• _WORK REQUIRED_
Word for word, repeat the records, leaving every picture behind.

Transcribed page contents
——

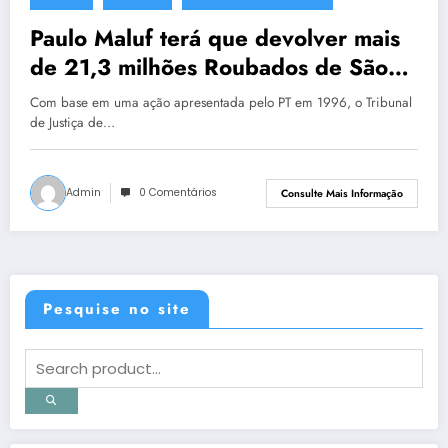
12 de outubro de 2012
Paulo Maluf terá que devolver mais
de 21,3 milhões Roubados de São
Paulo
Com base em uma ação apresentada pelo PT em 1996, o Tribunal
de Justiça de…
Admin
0 Comentários
Consulte Mais Informação
Pesquise no site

——

• _THE ANSWER_
12 de outubro de 2012
Paulo Maluf terá que devolver mais
de 21,3 milhões Roubados de São
Paulo
Com base em uma ação apresentada pelo PT em 1996, o Tribunal
de Justiça de…
Admin
0 Comentários
Consulte Mais Informação
Pesquise no site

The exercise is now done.